Friday, February 02, 2007

Viacom: Hey YouTube, Take Down Those 100,000 Videos of Ours You're Using!

The folks at YouTube may be quite busy if Viacom Inc. is serious about ordering the video-sharing site to remove all Viacom content. Viacom estimates that approximately 100,000 clips from its programs are on YouTube, and the most-viewed clips are snippets from Jon Stewart's hip and happening Comedy Central program "The Daily Show". YouTube contains video content of all kinds that his uploaded by its users, from homemade band demos to TV show exerpts and commercials, and mash-ups of songs accompanying film clips.

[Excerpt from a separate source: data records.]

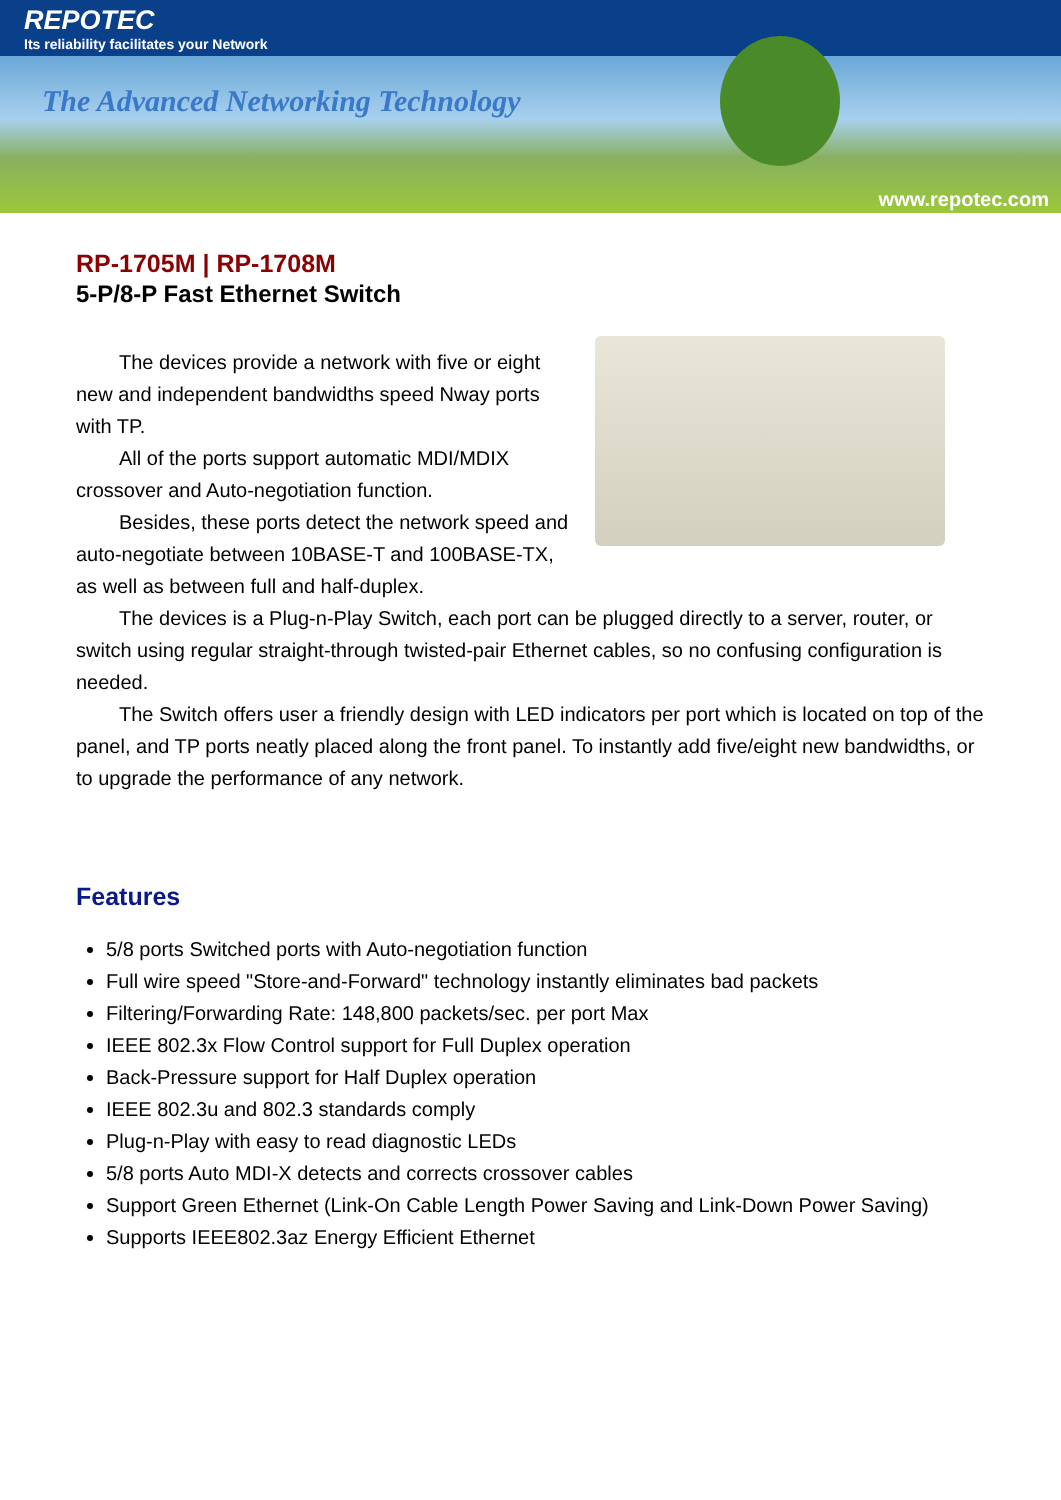REPOTEC
Its reliability facilitates your Network
The Advanced Networking Technology
www.repotec.com
RP-1705M | RP-1708M
5-P/8-P Fast Ethernet Switch
The devices provide a network with five or eight new and independent bandwidths speed Nway ports with TP.
All of the ports support automatic MDI/MDIX crossover and Auto-negotiation function.
Besides, these ports detect the network speed and auto-negotiate between 10BASE-T and 100BASE-TX, as well as between full and half-duplex.
The devices is a Plug-n-Play Switch, each port can be plugged directly to a server, router, or switch using regular straight-through twisted-pair Ethernet cables, so no confusing configuration is needed.
The Switch offers user a friendly design with LED indicators per port which is located on top of the panel, and TP ports neatly placed along the front panel. To instantly add five/eight new bandwidths, or to upgrade the performance of any network.
Features
5/8 ports Switched ports with Auto-negotiation function
Full wire speed "Store-and-Forward" technology instantly eliminates bad packets
Filtering/Forwarding Rate: 148,800 packets/sec. per port Max
IEEE 802.3x Flow Control support for Full Duplex operation
Back-Pressure support for Half Duplex operation
IEEE 802.3u and 802.3 standards comply
Plug-n-Play with easy to read diagnostic LEDs
5/8 ports Auto MDI-X detects and corrects crossover cables
Support Green Ethernet (Link-On Cable Length Power Saving and Link-Down Power Saving)
Supports IEEE802.3az Energy Efficient Ethernet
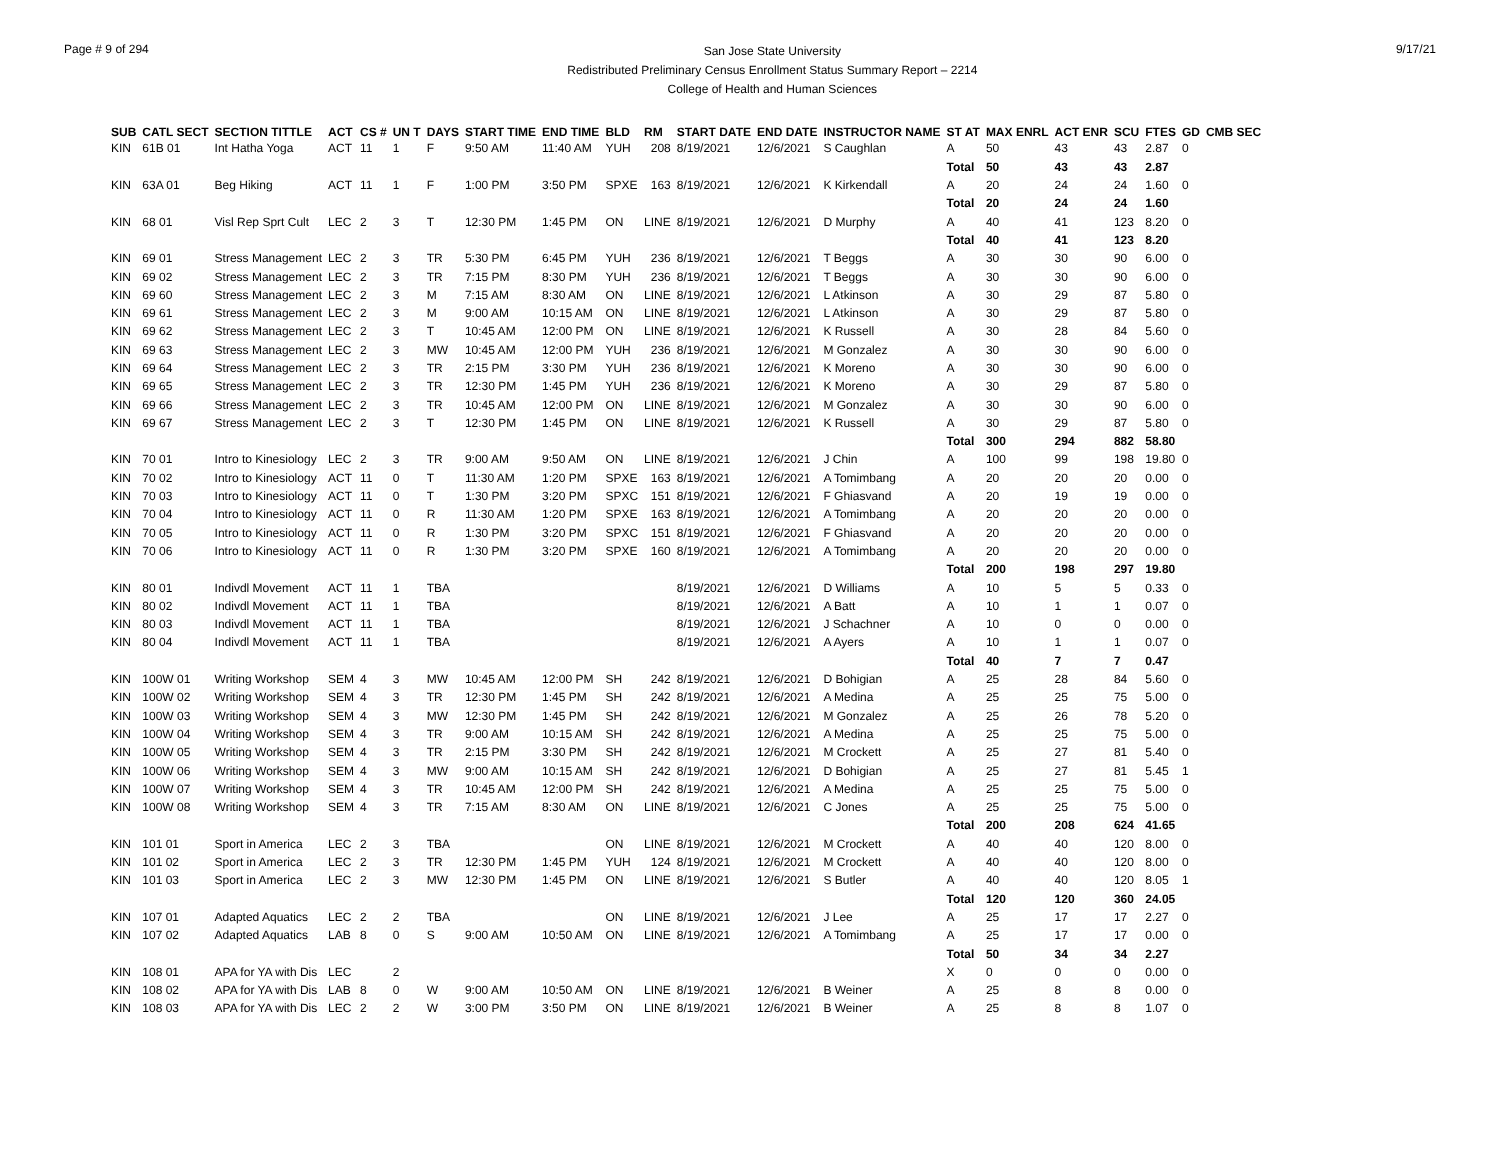Page # 9 of 294
San Jose State University
Redistributed Preliminary Census Enrollment Status Summary Report – 2214
College of Health and Human Sciences
9/17/21
| SUB | CATL SECT | SECTION TITTLE | ACT | CS # | UN T | DAYS | START TIME | END TIME | BLD | RM | START DATE | END DATE | INSTRUCTOR NAME | ST AT | MAX ENRL | ACT ENR | SCU | FTES | GD | CMB SEC |
| --- | --- | --- | --- | --- | --- | --- | --- | --- | --- | --- | --- | --- | --- | --- | --- | --- | --- | --- | --- | --- |
| KIN | 61B 01 | Int Hatha Yoga | ACT | 11 | 1 | F | 9:50 AM | 11:40 AM | YUH | 208 | 8/19/2021 | 12/6/2021 | S Caughlan | A | 50 | 43 | 43 | 2.87 | 0 | |
| | | | | | | | | | | | | | | Total | 50 | 43 | 43 | 2.87 | | |
| KIN | 63A 01 | Beg Hiking | ACT | 11 | 1 | F | 1:00 PM | 3:50 PM | SPXE | 163 | 8/19/2021 | 12/6/2021 | K Kirkendall | A | 20 | 24 | 24 | 1.60 | 0 | |
| | | | | | | | | | | | | | | Total | 20 | 24 | 24 | 1.60 | | |
| KIN | 68 01 | Visl Rep Sprt Cult | LEC | 2 | 3 | T | 12:30 PM | 1:45 PM | ON | LINE | 8/19/2021 | 12/6/2021 | D Murphy | A | 40 | 41 | 123 | 8.20 | 0 | |
| | | | | | | | | | | | | | | Total | 40 | 41 | 123 | 8.20 | | |
| KIN | 69 01 | Stress Management | LEC | 2 | 3 | TR | 5:30 PM | 6:45 PM | YUH | 236 | 8/19/2021 | 12/6/2021 | T Beggs | A | 30 | 30 | 90 | 6.00 | 0 | |
| KIN | 69 02 | Stress Management | LEC | 2 | 3 | TR | 7:15 PM | 8:30 PM | YUH | 236 | 8/19/2021 | 12/6/2021 | T Beggs | A | 30 | 30 | 90 | 6.00 | 0 | |
| KIN | 69 60 | Stress Management | LEC | 2 | 3 | M | 7:15 AM | 8:30 AM | ON | LINE | 8/19/2021 | 12/6/2021 | L Atkinson | A | 30 | 29 | 87 | 5.80 | 0 | |
| KIN | 69 61 | Stress Management | LEC | 2 | 3 | M | 9:00 AM | 10:15 AM | ON | LINE | 8/19/2021 | 12/6/2021 | L Atkinson | A | 30 | 29 | 87 | 5.80 | 0 | |
| KIN | 69 62 | Stress Management | LEC | 2 | 3 | T | 10:45 AM | 12:00 PM | ON | LINE | 8/19/2021 | 12/6/2021 | K Russell | A | 30 | 28 | 84 | 5.60 | 0 | |
| KIN | 69 63 | Stress Management | LEC | 2 | 3 | MW | 10:45 AM | 12:00 PM | YUH | 236 | 8/19/2021 | 12/6/2021 | M Gonzalez | A | 30 | 30 | 90 | 6.00 | 0 | |
| KIN | 69 64 | Stress Management | LEC | 2 | 3 | TR | 2:15 PM | 3:30 PM | YUH | 236 | 8/19/2021 | 12/6/2021 | K Moreno | A | 30 | 30 | 90 | 6.00 | 0 | |
| KIN | 69 65 | Stress Management | LEC | 2 | 3 | TR | 12:30 PM | 1:45 PM | YUH | 236 | 8/19/2021 | 12/6/2021 | K Moreno | A | 30 | 29 | 87 | 5.80 | 0 | |
| KIN | 69 66 | Stress Management | LEC | 2 | 3 | TR | 10:45 AM | 12:00 PM | ON | LINE | 8/19/2021 | 12/6/2021 | M Gonzalez | A | 30 | 30 | 90 | 6.00 | 0 | |
| KIN | 69 67 | Stress Management | LEC | 2 | 3 | T | 12:30 PM | 1:45 PM | ON | LINE | 8/19/2021 | 12/6/2021 | K Russell | A | 30 | 29 | 87 | 5.80 | 0 | |
| | | | | | | | | | | | | | | Total | 300 | 294 | 882 | 58.80 | | |
| KIN | 70 01 | Intro to Kinesiology | LEC | 2 | 3 | TR | 9:00 AM | 9:50 AM | ON | LINE | 8/19/2021 | 12/6/2021 | J Chin | A | 100 | 99 | 198 | 19.80 | 0 | |
| KIN | 70 02 | Intro to Kinesiology | ACT | 11 | 0 | T | 11:30 AM | 1:20 PM | SPXE | 163 | 8/19/2021 | 12/6/2021 | A Tomimbang | A | 20 | 20 | 20 | 0.00 | 0 | |
| KIN | 70 03 | Intro to Kinesiology | ACT | 11 | 0 | T | 1:30 PM | 3:20 PM | SPXC | 151 | 8/19/2021 | 12/6/2021 | F Ghiasvand | A | 20 | 19 | 19 | 0.00 | 0 | |
| KIN | 70 04 | Intro to Kinesiology | ACT | 11 | 0 | R | 11:30 AM | 1:20 PM | SPXE | 163 | 8/19/2021 | 12/6/2021 | A Tomimbang | A | 20 | 20 | 20 | 0.00 | 0 | |
| KIN | 70 05 | Intro to Kinesiology | ACT | 11 | 0 | R | 1:30 PM | 3:20 PM | SPXC | 151 | 8/19/2021 | 12/6/2021 | F Ghiasvand | A | 20 | 20 | 20 | 0.00 | 0 | |
| KIN | 70 06 | Intro to Kinesiology | ACT | 11 | 0 | R | 1:30 PM | 3:20 PM | SPXE | 160 | 8/19/2021 | 12/6/2021 | A Tomimbang | A | 20 | 20 | 20 | 0.00 | 0 | |
| | | | | | | | | | | | | | | Total | 200 | 198 | 297 | 19.80 | | |
| KIN | 80 01 | Indivdl Movement | ACT | 11 | 1 | TBA | | | | | 8/19/2021 | 12/6/2021 | D Williams | A | 10 | 5 | 5 | 0.33 | 0 | |
| KIN | 80 02 | Indivdl Movement | ACT | 11 | 1 | TBA | | | | | 8/19/2021 | 12/6/2021 | A Batt | A | 10 | 1 | 1 | 0.07 | 0 | |
| KIN | 80 03 | Indivdl Movement | ACT | 11 | 1 | TBA | | | | | 8/19/2021 | 12/6/2021 | J Schachner | A | 10 | 0 | 0 | 0.00 | 0 | |
| KIN | 80 04 | Indivdl Movement | ACT | 11 | 1 | TBA | | | | | 8/19/2021 | 12/6/2021 | A Ayers | A | 10 | 1 | 1 | 0.07 | 0 | |
| | | | | | | | | | | | | | | Total | 40 | 7 | 7 | 0.47 | | |
| KIN | 100W 01 | Writing Workshop | SEM | 4 | 3 | MW | 10:45 AM | 12:00 PM | SH | 242 | 8/19/2021 | 12/6/2021 | D Bohigian | A | 25 | 28 | 84 | 5.60 | 0 | |
| KIN | 100W 02 | Writing Workshop | SEM | 4 | 3 | TR | 12:30 PM | 1:45 PM | SH | 242 | 8/19/2021 | 12/6/2021 | A Medina | A | 25 | 25 | 75 | 5.00 | 0 | |
| KIN | 100W 03 | Writing Workshop | SEM | 4 | 3 | MW | 12:30 PM | 1:45 PM | SH | 242 | 8/19/2021 | 12/6/2021 | M Gonzalez | A | 25 | 26 | 78 | 5.20 | 0 | |
| KIN | 100W 04 | Writing Workshop | SEM | 4 | 3 | TR | 9:00 AM | 10:15 AM | SH | 242 | 8/19/2021 | 12/6/2021 | A Medina | A | 25 | 25 | 75 | 5.00 | 0 | |
| KIN | 100W 05 | Writing Workshop | SEM | 4 | 3 | TR | 2:15 PM | 3:30 PM | SH | 242 | 8/19/2021 | 12/6/2021 | M Crockett | A | 25 | 27 | 81 | 5.40 | 0 | |
| KIN | 100W 06 | Writing Workshop | SEM | 4 | 3 | MW | 9:00 AM | 10:15 AM | SH | 242 | 8/19/2021 | 12/6/2021 | D Bohigian | A | 25 | 27 | 81 | 5.45 | 1 | |
| KIN | 100W 07 | Writing Workshop | SEM | 4 | 3 | TR | 10:45 AM | 12:00 PM | SH | 242 | 8/19/2021 | 12/6/2021 | A Medina | A | 25 | 25 | 75 | 5.00 | 0 | |
| KIN | 100W 08 | Writing Workshop | SEM | 4 | 3 | TR | 7:15 AM | 8:30 AM | ON | LINE | 8/19/2021 | 12/6/2021 | C Jones | A | 25 | 25 | 75 | 5.00 | 0 | |
| | | | | | | | | | | | | | | Total | 200 | 208 | 624 | 41.65 | | |
| KIN | 101 01 | Sport in America | LEC | 2 | 3 | TBA | | | ON | LINE | 8/19/2021 | 12/6/2021 | M Crockett | A | 40 | 40 | 120 | 8.00 | 0 | |
| KIN | 101 02 | Sport in America | LEC | 2 | 3 | TR | 12:30 PM | 1:45 PM | YUH | 124 | 8/19/2021 | 12/6/2021 | M Crockett | A | 40 | 40 | 120 | 8.00 | 0 | |
| KIN | 101 03 | Sport in America | LEC | 2 | 3 | MW | 12:30 PM | 1:45 PM | ON | LINE | 8/19/2021 | 12/6/2021 | S Butler | A | 40 | 40 | 120 | 8.05 | 1 | |
| | | | | | | | | | | | | | | Total | 120 | 120 | 360 | 24.05 | | |
| KIN | 107 01 | Adapted Aquatics | LEC | 2 | 2 | TBA | | | ON | LINE | 8/19/2021 | 12/6/2021 | J Lee | A | 25 | 17 | 17 | 2.27 | 0 | |
| KIN | 107 02 | Adapted Aquatics | LAB | 8 | 0 | S | 9:00 AM | 10:50 AM | ON | LINE | 8/19/2021 | 12/6/2021 | A Tomimbang | A | 25 | 17 | 17 | 0.00 | 0 | |
| | | | | | | | | | | | | | | Total | 50 | 34 | 34 | 2.27 | | |
| KIN | 108 01 | APA for YA with Dis | LEC | | 2 | | | | | | | | | X | 0 | 0 | 0 | 0.00 | 0 | |
| KIN | 108 02 | APA for YA with Dis | LAB | 8 | 0 | W | 9:00 AM | 10:50 AM | ON | LINE | 8/19/2021 | 12/6/2021 | B Weiner | A | 25 | 8 | 8 | 0.00 | 0 | |
| KIN | 108 03 | APA for YA with Dis | LEC | 2 | 2 | W | 3:00 PM | 3:50 PM | ON | LINE | 8/19/2021 | 12/6/2021 | B Weiner | A | 25 | 8 | 8 | 1.07 | 0 | |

Media watchers have speculated that Viacom's order is just a negotiating tactic to help further a deal with YouTube regarding payment for video content. Viacom wants to be paid for including the media giant's content on YouTube. The Wall Street Journal reports that while Viacom had previously allowed short clips to be included on YouTube. But it had asked YouTube to take down full episodes of TV shows that appeared on the video site.

Viacom and YouTube had been trying for months to reach a distribution agreement but talks had failed. The Journal reported that "Viacom executives said privately they had determined that the marketing boost they once believed YouTube provided them has proved to be a mirage."

YouTube's CEO refuted this, however, noting in an interview with the Journal that other media companies such as NBS and CBS had reached partnership agreements with YouTube.

"Viacom claims that the roughly 100,000 clips it ordered removed accounted for 1.2 billion video streams," the Journal said. "Viacom also has provided YouTube with a list of all of its programs and ordered the Web concern to keep Viacom content off the site in the future."

When Google bought YouTube last year a big question mark was what the popular site would do about its huge catalog of work that violated copyright laws in some form or another.

This may be a battle between old media and new media, or just a negotiating ploy. We'll all have to see what the next move is, and that will probably come from somebody's legal team.